[Structured diff data]
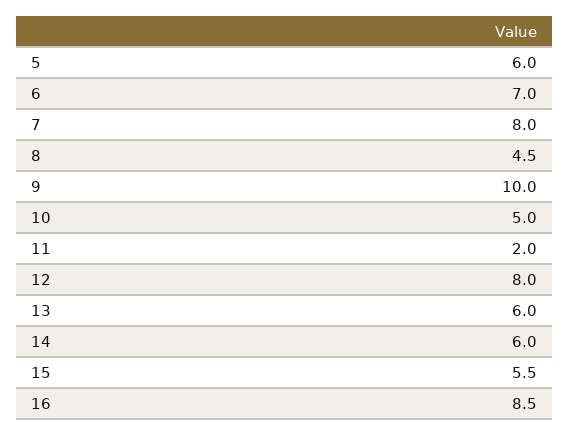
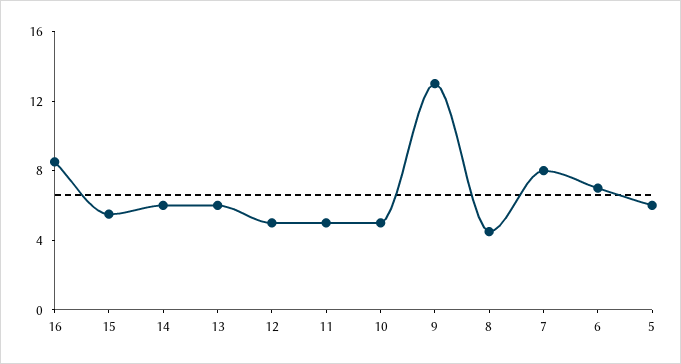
9: 10 -> 13
11: 2 -> 5
12: 8 -> 5

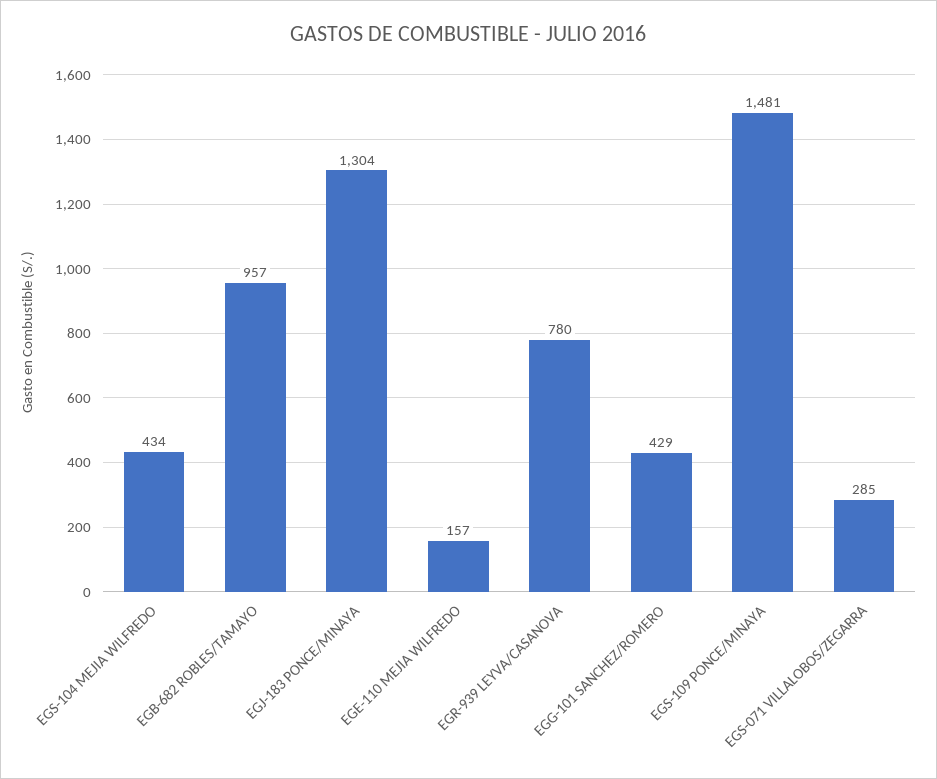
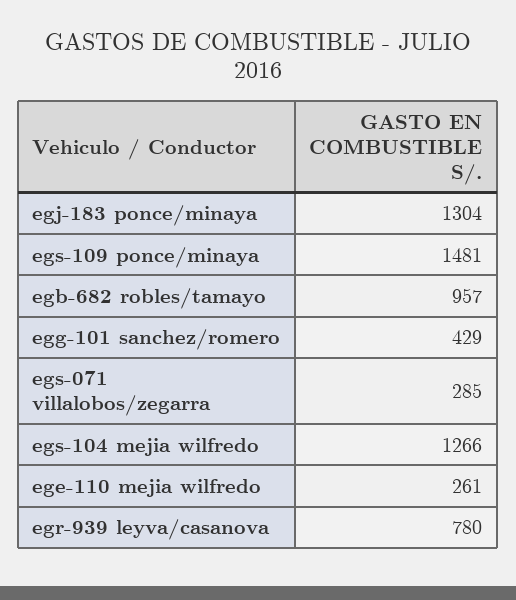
EGS-104 MEJIA WILFREDO: 434 -> 1266
EGE-110 MEJIA WILFREDO: 157 -> 261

### Required action:
Check each line of these records for the string "WILFREDO" and state only how many lines have it.

### Solution to this exercise:
2